#### REQUIREMENT
Each entry below should be printed exactly, with every image left out.
------ EXERCISE DATA ------
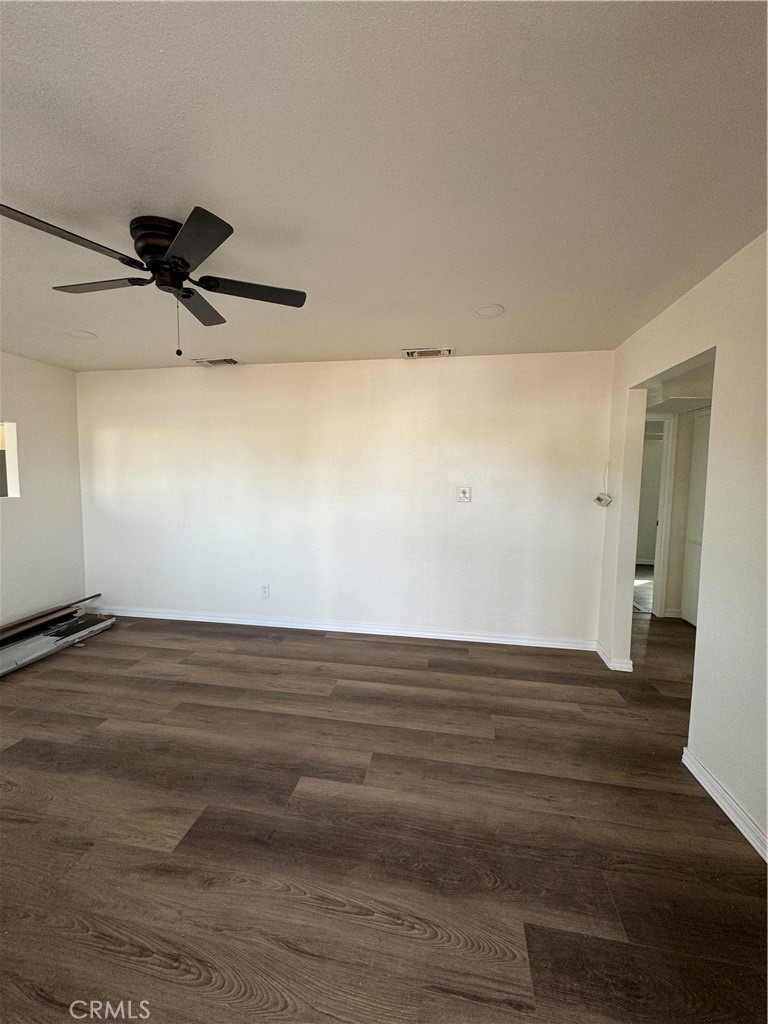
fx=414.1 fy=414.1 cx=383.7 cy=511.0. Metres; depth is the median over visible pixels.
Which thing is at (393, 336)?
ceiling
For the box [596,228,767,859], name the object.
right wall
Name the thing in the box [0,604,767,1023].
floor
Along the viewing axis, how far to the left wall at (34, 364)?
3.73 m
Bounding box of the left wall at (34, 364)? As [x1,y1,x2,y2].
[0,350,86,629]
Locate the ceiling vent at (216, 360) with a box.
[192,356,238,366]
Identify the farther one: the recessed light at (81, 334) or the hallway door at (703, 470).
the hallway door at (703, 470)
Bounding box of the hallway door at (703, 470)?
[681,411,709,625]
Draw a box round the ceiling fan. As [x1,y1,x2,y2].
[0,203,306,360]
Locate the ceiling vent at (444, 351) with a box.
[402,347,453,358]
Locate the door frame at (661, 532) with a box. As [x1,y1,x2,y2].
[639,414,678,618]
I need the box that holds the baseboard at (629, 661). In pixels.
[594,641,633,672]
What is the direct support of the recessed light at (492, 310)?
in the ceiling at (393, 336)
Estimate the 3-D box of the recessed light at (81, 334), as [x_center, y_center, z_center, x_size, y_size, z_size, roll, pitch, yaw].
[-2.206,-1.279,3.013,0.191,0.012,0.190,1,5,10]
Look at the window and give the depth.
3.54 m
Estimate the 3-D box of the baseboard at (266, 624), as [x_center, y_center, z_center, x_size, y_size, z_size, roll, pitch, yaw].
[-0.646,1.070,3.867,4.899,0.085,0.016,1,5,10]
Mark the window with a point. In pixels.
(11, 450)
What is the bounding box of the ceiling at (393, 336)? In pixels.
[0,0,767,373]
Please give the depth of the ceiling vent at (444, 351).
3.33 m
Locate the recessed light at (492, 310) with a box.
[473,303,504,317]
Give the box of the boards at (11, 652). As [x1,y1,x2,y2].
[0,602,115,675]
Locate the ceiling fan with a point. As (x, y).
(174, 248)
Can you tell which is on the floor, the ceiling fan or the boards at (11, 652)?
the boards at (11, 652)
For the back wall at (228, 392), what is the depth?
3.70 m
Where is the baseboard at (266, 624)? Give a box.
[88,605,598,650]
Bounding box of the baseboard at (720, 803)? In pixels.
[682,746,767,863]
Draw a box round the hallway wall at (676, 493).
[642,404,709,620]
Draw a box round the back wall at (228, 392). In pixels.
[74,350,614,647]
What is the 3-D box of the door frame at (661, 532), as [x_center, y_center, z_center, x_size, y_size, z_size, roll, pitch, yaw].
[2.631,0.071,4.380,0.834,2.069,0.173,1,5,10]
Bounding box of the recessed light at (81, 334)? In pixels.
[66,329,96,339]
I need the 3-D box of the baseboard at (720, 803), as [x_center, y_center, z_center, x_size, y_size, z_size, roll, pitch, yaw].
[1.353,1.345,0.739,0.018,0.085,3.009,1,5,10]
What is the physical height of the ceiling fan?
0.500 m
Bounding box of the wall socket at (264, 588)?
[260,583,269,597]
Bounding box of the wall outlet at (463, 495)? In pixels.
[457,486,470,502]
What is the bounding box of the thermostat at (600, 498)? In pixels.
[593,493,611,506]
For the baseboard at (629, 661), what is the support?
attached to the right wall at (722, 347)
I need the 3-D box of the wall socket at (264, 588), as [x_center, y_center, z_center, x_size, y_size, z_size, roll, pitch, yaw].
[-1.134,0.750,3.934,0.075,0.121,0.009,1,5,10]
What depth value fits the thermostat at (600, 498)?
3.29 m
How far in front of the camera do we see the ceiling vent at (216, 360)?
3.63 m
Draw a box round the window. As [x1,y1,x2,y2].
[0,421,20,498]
------
#### RESPONSE BELOW
fx=414.1 fy=414.1 cx=383.7 cy=511.0. Metres; depth is the median over visible pixels.
Which thing is at (393, 336)?
ceiling
For the box [596,228,767,859], name the object.
right wall
Name the thing in the box [0,604,767,1023].
floor
Along the viewing axis, how far to the left wall at (34, 364)?
3.73 m
Bounding box of the left wall at (34, 364)? As [x1,y1,x2,y2].
[0,350,86,629]
Locate the ceiling vent at (216, 360) with a box.
[192,356,238,366]
Identify the farther one: the recessed light at (81, 334) or the hallway door at (703, 470).
the hallway door at (703, 470)
Bounding box of the hallway door at (703, 470)?
[681,411,709,625]
Draw a box round the ceiling fan. As [x1,y1,x2,y2].
[0,203,306,360]
Locate the ceiling vent at (444, 351) with a box.
[402,347,453,358]
Locate the door frame at (661, 532) with a box. As [x1,y1,x2,y2].
[639,414,678,618]
I need the box that holds the baseboard at (629, 661). In pixels.
[594,641,633,672]
What is the direct support of the recessed light at (492, 310)?
in the ceiling at (393, 336)
Estimate the 3-D box of the recessed light at (81, 334), as [x_center, y_center, z_center, x_size, y_size, z_size, roll, pitch, yaw].
[-2.206,-1.279,3.013,0.191,0.012,0.190,1,5,10]
Look at the window and give the depth.
3.54 m
Estimate the 3-D box of the baseboard at (266, 624), as [x_center, y_center, z_center, x_size, y_size, z_size, roll, pitch, yaw].
[-0.646,1.070,3.867,4.899,0.085,0.016,1,5,10]
Mark the window with a point. In pixels.
(11, 450)
What is the bounding box of the ceiling at (393, 336)? In pixels.
[0,0,767,373]
Please give the depth of the ceiling vent at (444, 351).
3.33 m
Locate the recessed light at (492, 310) with a box.
[473,303,504,317]
Give the box of the boards at (11, 652). As [x1,y1,x2,y2].
[0,602,115,675]
Locate the ceiling fan with a point. As (x, y).
(174, 248)
Can you tell which is on the floor, the ceiling fan or the boards at (11, 652)?
the boards at (11, 652)
For the back wall at (228, 392), what is the depth?
3.70 m
Where is the baseboard at (266, 624)? Give a box.
[88,605,598,650]
Bounding box of the baseboard at (720, 803)? In pixels.
[682,746,767,863]
Draw a box round the hallway wall at (676, 493).
[642,404,709,620]
Draw a box round the back wall at (228, 392). In pixels.
[74,350,614,647]
What is the 3-D box of the door frame at (661, 532), as [x_center, y_center, z_center, x_size, y_size, z_size, roll, pitch, yaw].
[2.631,0.071,4.380,0.834,2.069,0.173,1,5,10]
Bounding box of the recessed light at (81, 334)? In pixels.
[66,329,96,339]
I need the 3-D box of the baseboard at (720, 803), as [x_center, y_center, z_center, x_size, y_size, z_size, roll, pitch, yaw].
[1.353,1.345,0.739,0.018,0.085,3.009,1,5,10]
What is the physical height of the ceiling fan?
0.500 m
Bounding box of the wall socket at (264, 588)?
[260,583,269,597]
Bounding box of the wall outlet at (463, 495)? In pixels.
[457,486,470,502]
What is the bounding box of the thermostat at (600, 498)? In pixels.
[593,493,611,506]
For the baseboard at (629, 661), what is the support?
attached to the right wall at (722, 347)
I need the 3-D box of the wall socket at (264, 588), as [x_center, y_center, z_center, x_size, y_size, z_size, roll, pitch, yaw].
[-1.134,0.750,3.934,0.075,0.121,0.009,1,5,10]
What depth value fits the thermostat at (600, 498)?
3.29 m
How far in front of the camera do we see the ceiling vent at (216, 360)?
3.63 m
Draw a box round the window. As [x1,y1,x2,y2].
[0,421,20,498]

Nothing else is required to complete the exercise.